The USMNT has big problems, but beating Guatemala won’t be one of them
The United States needs a win on Tuesday night against Guatemala or they may not be going to the World Cup in 2018. It has fans in a panic, and rightfully so. The prospect of missing out on the biggest sporting event on Earth is terrifying, especially for a team that has a relatively easy route to qualification and last failed to make the World Cup during the Ronald Reagan presidency.
But let’s get one thing clear: The U.S. will not go out in the semifinal round of World Cup qualifying. The track record for U.S. teams at home against most CONCACAF competition is pretty lopsided. No matter how bad the U.S. looks, they are still odds-on favorites to win on American soil. Only Mexico gives the Americans much to worry about. But yet, here we are.
On Tuesday, the U.S. hosts Guatemala at home in Columbus, Ohio — a city in which they’ve never lost. Guatemala is currently ranked 95th in the world according to FIFA and they haven’t ever cracked the top 50. The U.S. comes in at No. 30, a relative low point in recent years but still miles above 95th.
This should not be a troublesome matchup for the United States, so no one needs to be panicking. Yes, the U.S. looked terrible on Friday and Guatemala put on a good show. And yes, the stadium in Columbus still has tickets for sale, but the U.S. should be (is?) a good enough team where an occasional slip against a lesser team, away from home, should not be a sign of impending doom.
After that, all it takes is a win over St. Vincent and the Grenadines, then beating Trinidad and Tobago at home. That’s an ask so low that the U.S. was picking up results in those matches nearly three decades ago when college players populated their team. Three wins are coming and a spot in the final round of World Cup qualifying will come with it.
The question is what comes next?
Copa America Centenario and then that final round of World Cup qualifying loom. No longer will the task be to beat Guatemala at home or beat St. Vincent and the Grendines. They’ll have to beat some of the best teams in the world. Or at least some ranked in the 50’s instead of the 90’s and 100’s.
This summer’s Copa America Centenario is on home soil, but in the form the U.S. is playing in right now, the matches against Colombia, Costa Rica and Paraguay will all be giant mountains to climb. When they get into the Hex, they’ll have to go to Mexico City, San Jose and Costa Rica. They won’t be able to ride solely on home results to a spot at the World Cup either.
Such a task is especially daunting for a team that has won just two of its last seven competitive matches, and count Panama as the toughest team it’s faced in that stretch. Not to mention that five of them came on home soil.
Although, in what might be a ray of hope, the U.S. does seem to remember how to slay giants when drawn in to tournament Groups of Death.
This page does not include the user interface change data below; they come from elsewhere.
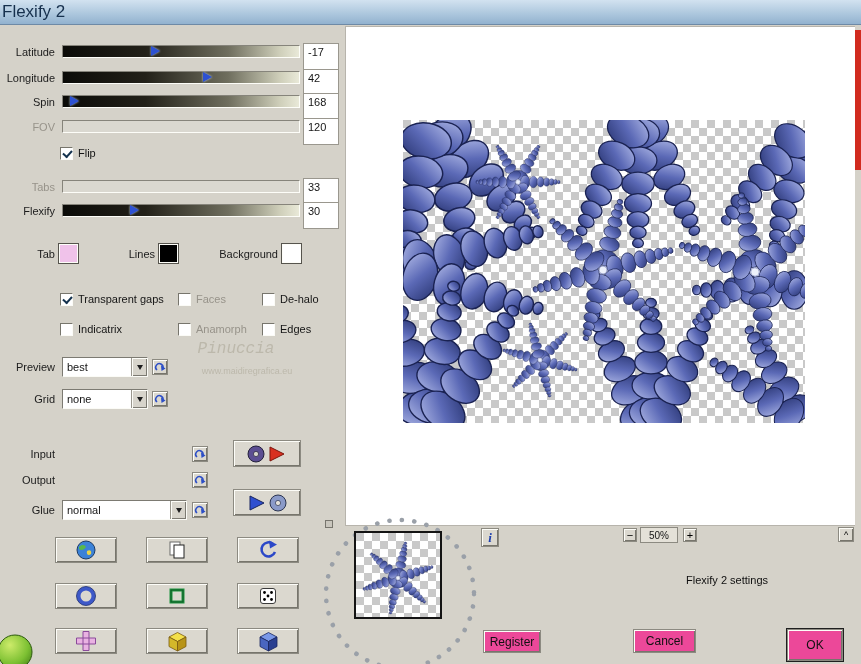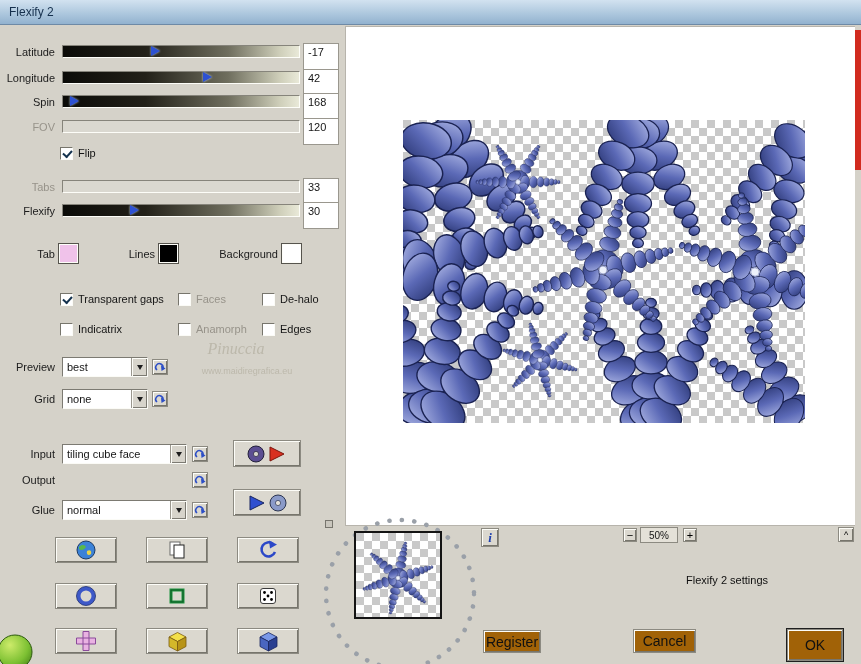--- a/index.html
+++ b/index.html
@@ -9,8 +9,8 @@
 
   .titlebar{position:absolute;left:0;top:0;width:861px;height:25px;
     background:linear-gradient(180deg,#d2e2f0 0%,#aec8de 55%,#92b2cf 100%);
-    border-bottom:1px solid #6e8aa6;display:flex;align-items:center;padding-left:9px;
-    font-size:12px;color:#16304d}
+    border-bottom:1px solid #6e8aa6;display:flex;align-items:center;padding-left:2px;
+    font-size:17px;color:#16304d}
 
   .preview{position:absolute;left:345px;top:26px;width:510px;height:500px;background:#ffffff;
     border:1px solid #b7b4ac;border-right:none}

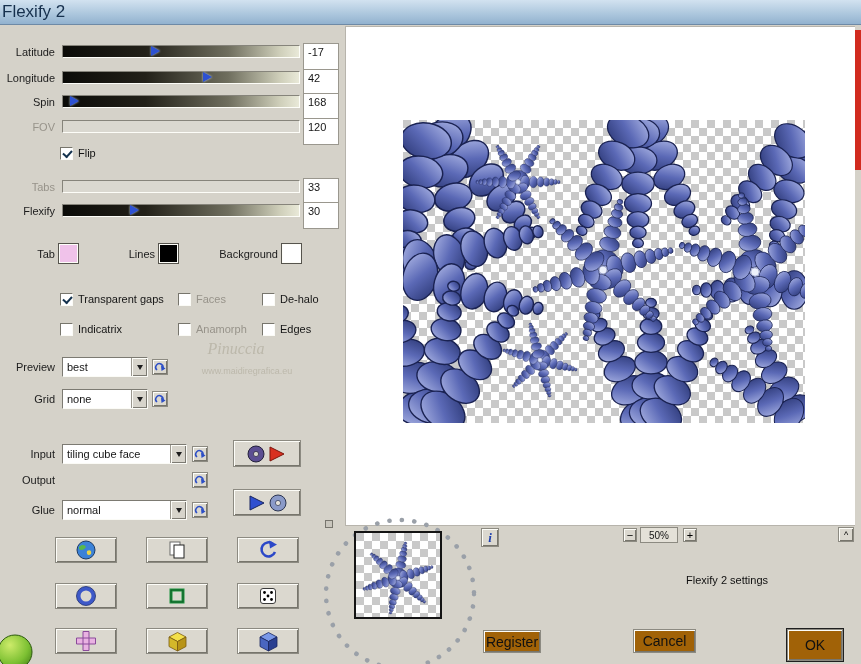--- a/index.html
+++ b/index.html
@@ -59,7 +59,7 @@
     display:flex;align-items:center;justify-content:center;font-size:14px;color:#111}
   .pbtn.default{box-shadow:0 0 0 1px #1f1f1f,inset 1px 1px 0 #fdfdf8,inset -1px -1px 0 #77756c}
 
-  .wm1{position:absolute;font-family:Liberation Serif, serif;font-style:italic;font-size:16px;color:#bcb8ab;text-align:center}
+  .wm1{position:absolute;font-family:Liberation Mono, monospace;font-style:italic;font-size:16px;color:#bcb8ab;text-align:center}
   .wm2{position:absolute;font-size:9px;color:#bcb8ab;text-align:center}
 
   .thumbbox{position:absolute;left:354px;top:531px;width:88px;height:88px;border:2px solid #141414;background:#fff}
Or even when their backs are against the wall against weaker teams.
We could argue that the U.S. thrives when it’s considered the underdog. Escaping tough groups and defying expectations on the world stage seem plausible, and that’s especially true when you factor in wins against the Netherlands and Germany in friendly competition. But ‘Groups of Death’ or facing elimination are terrible motivators to rely on. When the expectations are high and the task at hand seems easy, things fall apart. The wheels never quite come off enough for complete failure, but just enough to raise blood pressures around the country.
But let’s worry, or at least discuss if we need to worry, about the next three games first.
In theory, Tuesday should be pretty straightforward. Add to the mix that there is a very tangible goal to reach for with a win in Columbus, and the U.S. should be able to beat Guatemala without too much anxiety. Guatemala is not very good. Their best player is 36 years old and played at the peak of his career in MLS more than a decade ago. Not to mention that Guatemala has never qualified for the World Cup.
The U.S. should win on Tuesday. Whether they scrape by or blow out the game, the odds are in their favor, no matter how much anxiety the fans or the players may be feeling. But maybe creating the sensation of having to scrape their way through is the kind of self-inflicted underdog status the USMNT players need to play up to their potential and meet the fans’ expectations.
So really, the U.S. will be fine. They may not be top of their group but that doesn’t matter. They will have made it to the Hex and then USMNT fans can start panicking again. Then, the panic may reach a fever pitch and the threat may be very real. But not until then. Because for now, it’s Guatemala at home, St. Vincent and the Grenadines, and Trinidad and Tobago at home. That is right in the Americans’ wheelhouse — even this group of Americans.